▸ Information given:
= = = = =

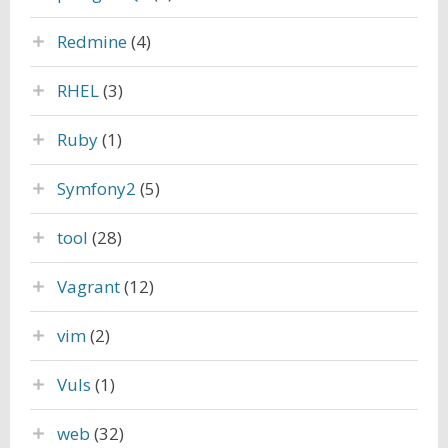
Redmine
(4)
RHEL
(3)
Ruby
(1)
Symfony2
(5)
tool
(28)
Vagrant
(12)
vim
(2)
Vuls
(1)
web
(32)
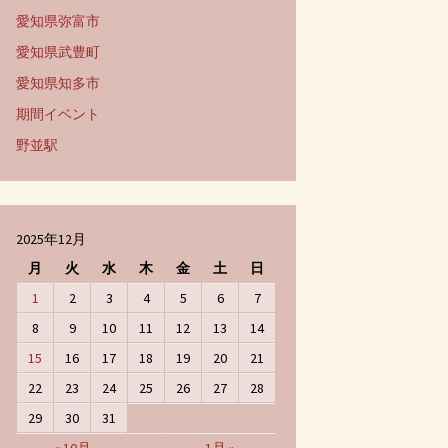
愛知県弥富市
愛知県武豊町
愛知県知多市
期間イベント
野並駅
2025年12月
月
火
水
木
金
土
日
1
2
3
4
5
6
7
8
9
10
11
12
13
14
15
16
17
18
19
20
21
22
23
24
25
26
27
28
29
30
31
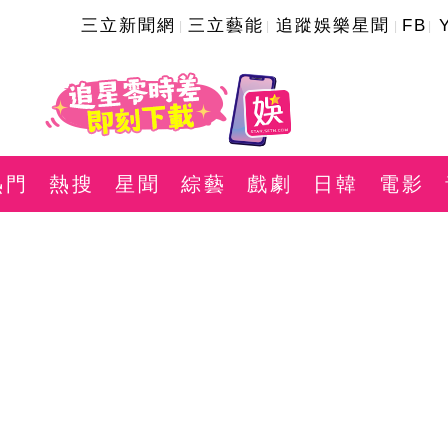
三立新聞網
三立藝能
追蹤娛樂星聞
FB
熱門
熱搜
星聞
綜藝
戲劇
日韓
電影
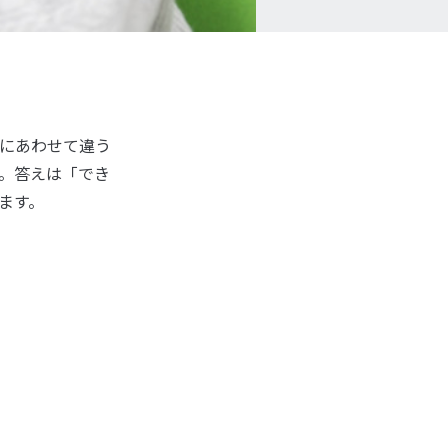
にあわせて違う
。答えは「でき
ます。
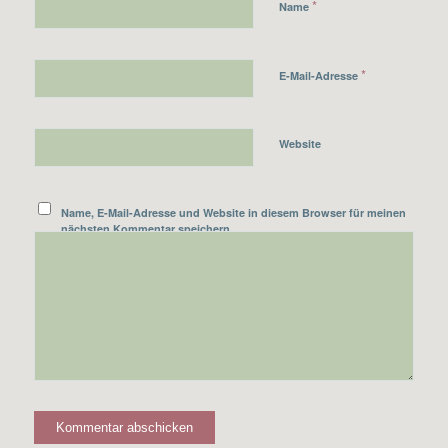
*
Name
*
E-Mail-Adresse
Website
Name, E-Mail-Adresse und Website in diesem Browser für meinen
nächsten Kommentar speichern.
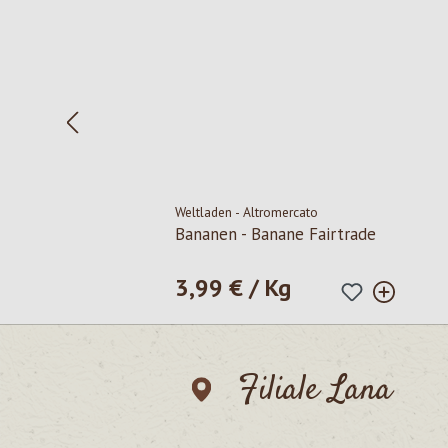
Weltladen - Altromercato
Bananen - Banane Fairtrade
3,99 € / Kg
Regulärer Preis:
Filiale Lana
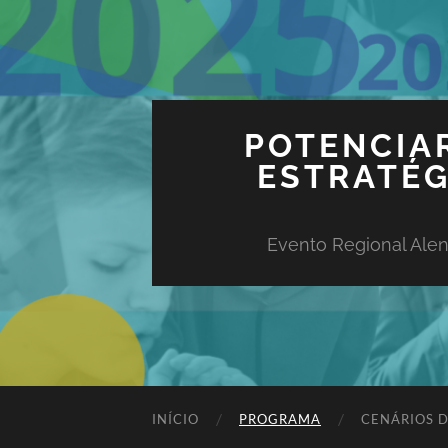
POTENCIAR
ESTRATÉG
Evento Regional Alent
INÍCIO
PROGRAMA
CENÁRIOS D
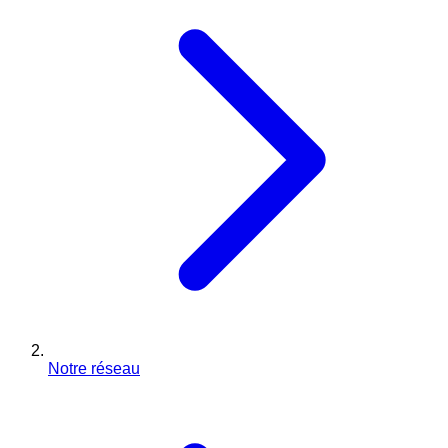
Notre réseau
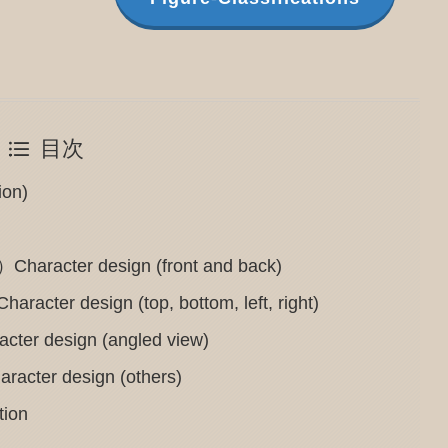
目次
on)
er design (front and back)
esign (top, bottom, left, right)
esign (angled view)
 design (others)
ion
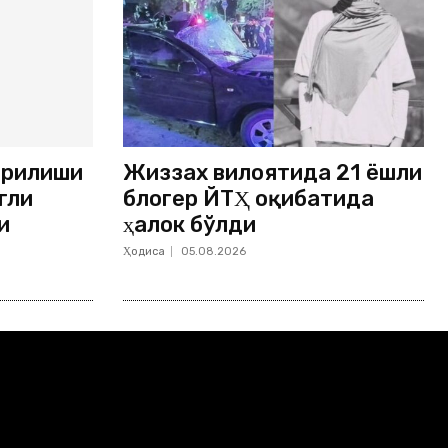
ёрилиши
Жиззах вилоятида 21 ёшли
гли
блогер ЙТҲ оқибатида
и
ҳалок бўлди
Ҳодиса
05.08.2026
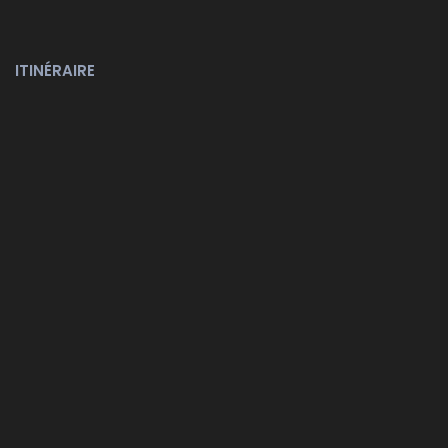
ITINÉRAIRE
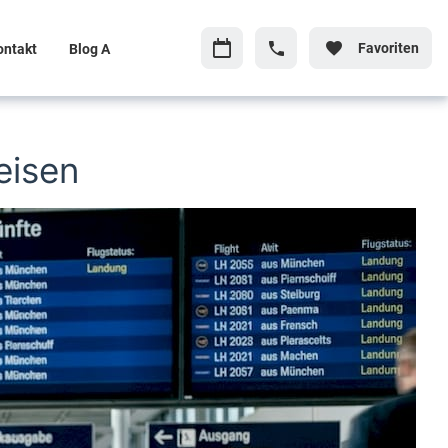
Favoriten
ontakt
Blog A
eisen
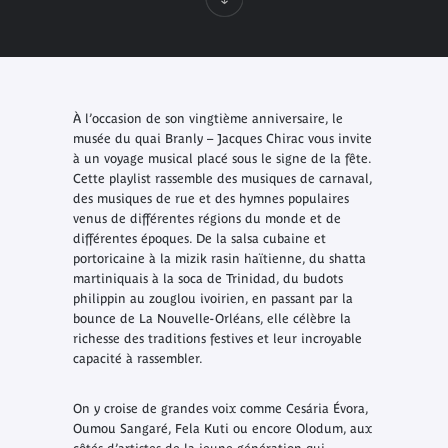
À l’occasion de son vingtième anniversaire, le
musée du quai Branly – Jacques Chirac vous invite
à un voyage musical placé sous le signe de la fête.
Cette playlist rassemble des musiques de carnaval,
des musiques de rue et des hymnes populaires
venus de différentes régions du monde et de
différentes époques. De la salsa cubaine et
portoricaine à la mizik rasin haïtienne, du shatta
martiniquais à la soca de Trinidad, du budots
philippin au zouglou ivoirien, en passant par la
bounce de La Nouvelle-Orléans, elle célèbre la
richesse des traditions festives et leur incroyable
capacité à rassembler.
On y croise de grandes voix comme Cesária Évora,
Oumou Sangaré, Fela Kuti ou encore Olodum, aux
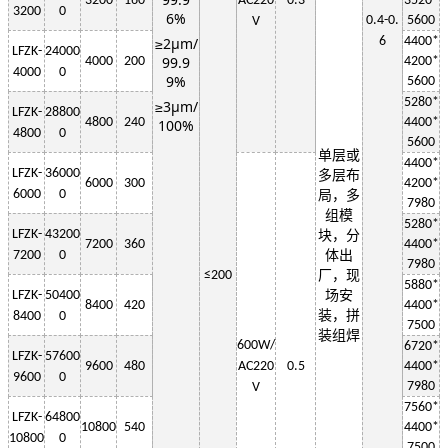
3200
160
AC220
0.3
3520*
3200
0
6%
0.4-0.
5600
V
≥2μm/
6
4400*
LF
ZK-
24000
99.9
4000
200
4200*
4000
0
9%
5600
5280*
≥3μm/
LF
ZK-
28800
4800
240
4400*
100%
4800
0
5600
单层或
4400*
LF
ZK-
36000
多层布
6000
300
4200*
6000
0
局，多
7980
组模
5280*
LF
ZK-
43200
块，分
7200
360
4400*
7200
0
体出
7980
≤
200
厂，现
5880*
LF
ZK-
50400
场安
8400
420
4400*
装，拼
8400
0
7500
装组焊
6
00W
/
6720*
LF
ZK-
57600
9600
480
AC220
0.5
4400*
9600
0
7980
V
7560*
LF
ZK-
64800
10800
540
4400*
10800
0
7500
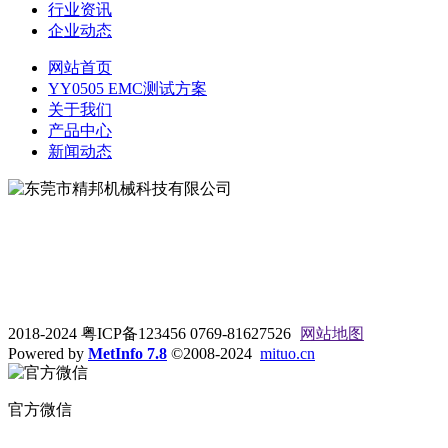
行业资讯
企业动态
网站首页
YY0505 EMC测试方案
关于我们
产品中心
新闻动态
地址：东莞市松山湖大学路9号
电话：0769-81627526
2018-2024 粤ICP备123456 0769-81627526
网站地图
Powered by
MetInfo 7.8
©2008-2024
mituo.cn
官方微信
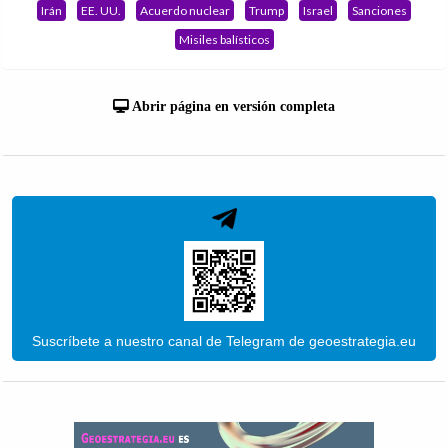
Irán
EE. UU.
Acuerdo nuclear
Trump
Israel
Sanciones
Misiles balísticos
Abrir página en versión completa
Suscríbete a nuestro canal de Telegram de geoestrategia.eu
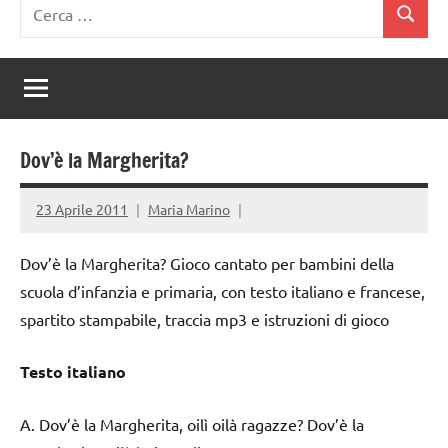
Ricerca
Cerca
per:
Dov’è la Margherita?
23 Aprile 2011
Maria Marino
Dov’è la Margherita? Gioco cantato per bambini della
scuola d’infanzia e primaria, con testo italiano e francese,
spartito stampabile, traccia mp3 e istruzioni di gioco
Testo italiano
A. Dov’è la Margherita, oilì oilà ragazze? Dov’è la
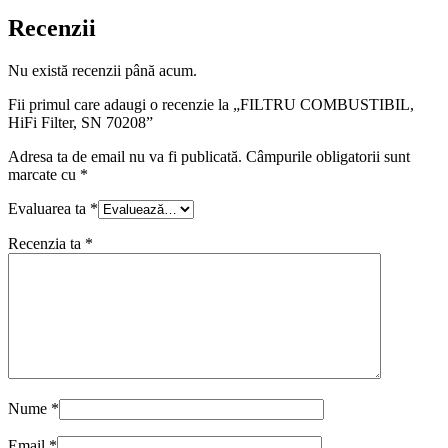
Recenzii
Nu există recenzii până acum.
Fii primul care adaugi o recenzie la „FILTRU COMBUSTIBIL,
HiFi Filter, SN 70208”
Adresa ta de email nu va fi publicată.
Câmpurile obligatorii sunt
marcate cu
*
Evaluarea ta
*
Recenzia ta
*
Nume
*
Email
*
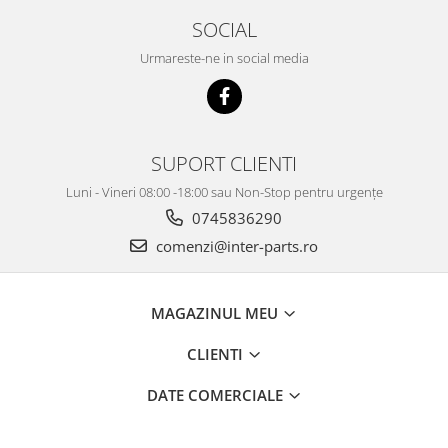
KOBELCO
SOCIAL
KOMATSU
Urmareste-ne in social media
LIBRA
KUBOTA
MESSERSI
SUPORT CLIENTI
NEUSON
Luni - Vineri 08:00 -18:00 sau Non-Stop pentru urgențe
NEW HOLLAND
0745836290
SUNWARD
comenzi@inter-parts.ro
TAKEUCHI
TEREX
MAGAZINUL MEU
ZEPPELIN
CLIENTI
VOLVO
YANMAR
DATE COMERCIALE
Utilaje diverse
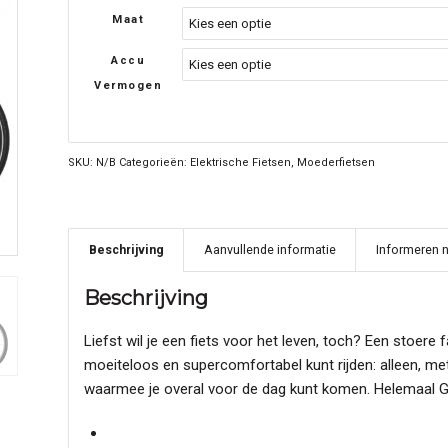
Maat
Accu
Vermogen
SKU:
N/B
Categorieën:
Elektrische Fietsen
,
Moederfietsen
Beschrijving
Aanvullende informatie
Informeren n
Beschrijving
Liefst wil je een fiets voor het leven, toch? Een stoere
moeiteloos en supercomfortabel kunt rijden: alleen, me
waarmee je overal voor de dag kunt komen. Helemaal Gaz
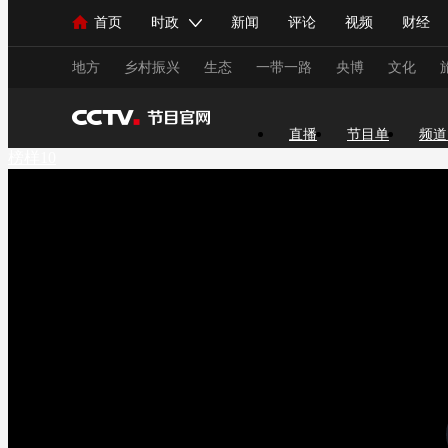
首页
时政
新闻
评论
视频
财经
人民领袖习近平
直播
海外频道
片库
iPanda
栏目大全
联播+
English
中国领导人
节目单
Монгол
听音
央视快评
微视频
习
地方
乡村振兴
生态
一带一路
央博
文化
直播
节目单
频道
总台春晚
网络春晚
共产党员网
秧纪录
榜样10
新闻
国内
国际
评论
经济
军事
人民领袖习近平
联播+
热解读
天天学习
视频
小央视频
小央直播
直播中国
熊猫
现场
前线
比划
快看
蓝海中国
新兵
体育
直播
竞猜
2026年世界杯
2026年
VIP会员
CCTV奥林匹克频道
生活体育大会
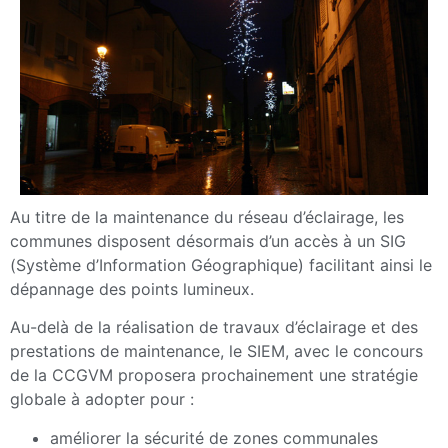
Au titre de la maintenance du réseau d’éclairage, les
communes disposent désormais d’un accès à un SIG
(Système d’Information Géographique) facilitant ainsi le
dépannage des points lumineux.
Au-delà de la réalisation de travaux d’éclairage et des
prestations de maintenance, le SIEM, avec le concours
de la CCGVM proposera prochainement une stratégie
globale à adopter pour :
améliorer la sécurité de zones communales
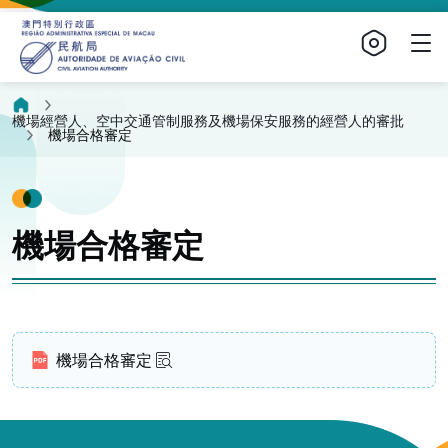
機場經營人、空中交通管制服務及機場保安服務的經營人的審批
機場合格審定
機場合格審定
機場合格審定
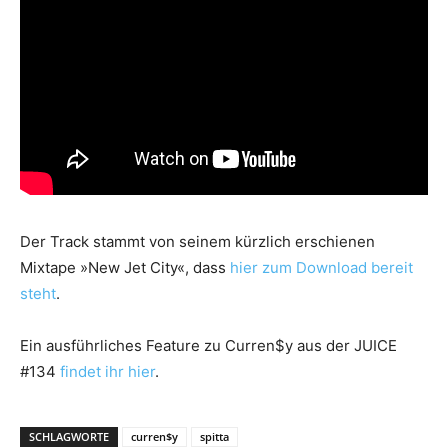
Der Track stammt von seinem kürzlich erschienen
Mixtape »New Jet City«, dass
hier zum Download bereit
steht
.
Ein ausführliches Feature zu Curren$y aus der JUICE
#134
findet ihr hier
.
SCHLAGWORTE
curren$y
spitta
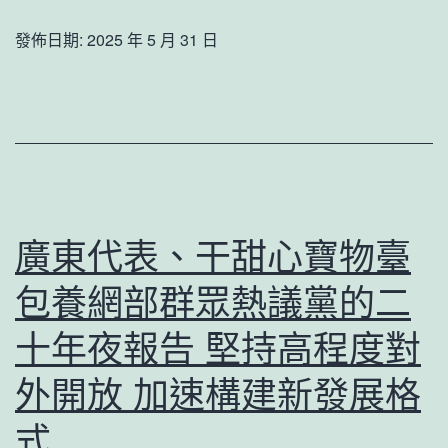
報
養
100
發佈日期:
2025 年 5 月 31 日
網
份
站
回
“霧
贈
霾
母
灰”
校
→
廣東代表、干甜心寶物臺
態
包養網部群眾熱議黨的二
藍”
他
十年夜報告 堅持高程度對
用
外開放 加速構建新發展格
十
式
年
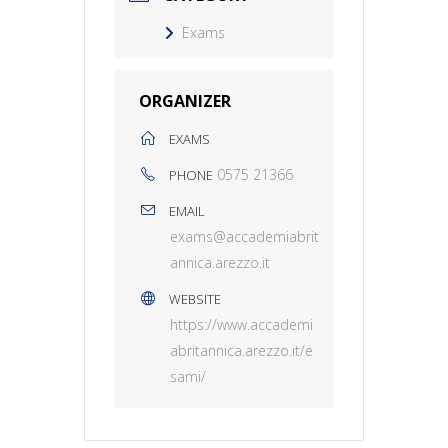
Exams
ORGANIZER
EXAMS
0575 21366
PHONE
EMAIL
exams@accademiabrit
annica.arezzo.it
WEBSITE
https://www.accademi
abritannica.arezzo.it/e
sami/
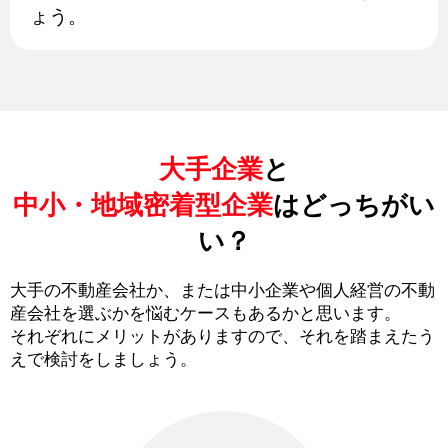
ょう。
大手企業
と
中小・地域密着型企業
はどっちがい
い？
大手の不動産会社か、または中小企業や個人経営の不動
産会社を選ぶかを悩むケースもあるかと思います。
それぞれにメリットがありますので、それを踏まえたう
えで検討をしましょう。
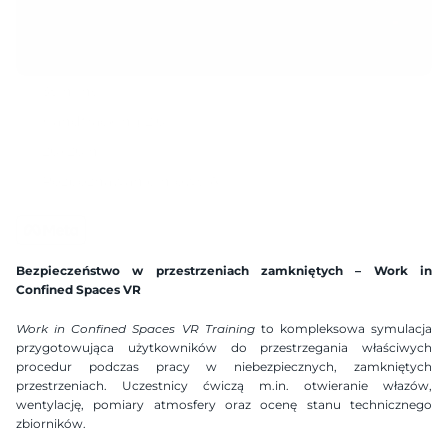
35 mins
Handtracking 2.0
20x20 m
Rozpoznawanie mowy AI
Kompatybilny zestaw gogli
Dostępne języki
Bezpieczeństwo w przestrzeniach zamkniętych – Work in 
Polish
English
German
Spanish
Confined Spaces VR
Work in Confined Spaces VR Training
 to kompleksowa symulacja 
przygotowująca użytkowników do przestrzegania właściwych 
procedur podczas pracy w niebezpiecznych, zamkniętych 
przestrzeniach. Uczestnicy ćwiczą m.in. otwieranie włazów, 
wentylację, pomiary atmosfery oraz ocenę stanu technicznego 
zbiorników.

= = = = =

Your answer should be the lines above, from the line containing "À l’occasion de" up to and including the line containing "venus de différentes régions du monde et de", reproduced exactly and with nothing else.

À l’occasion de son vingtième anniversaire, le
musée du quai Branly – Jacques Chirac vous invite
à un voyage musical placé sous le signe de la fête.
Cette playlist rassemble des musiques de carnaval,
des musiques de rue et des hymnes populaires
venus de différentes régions du monde et de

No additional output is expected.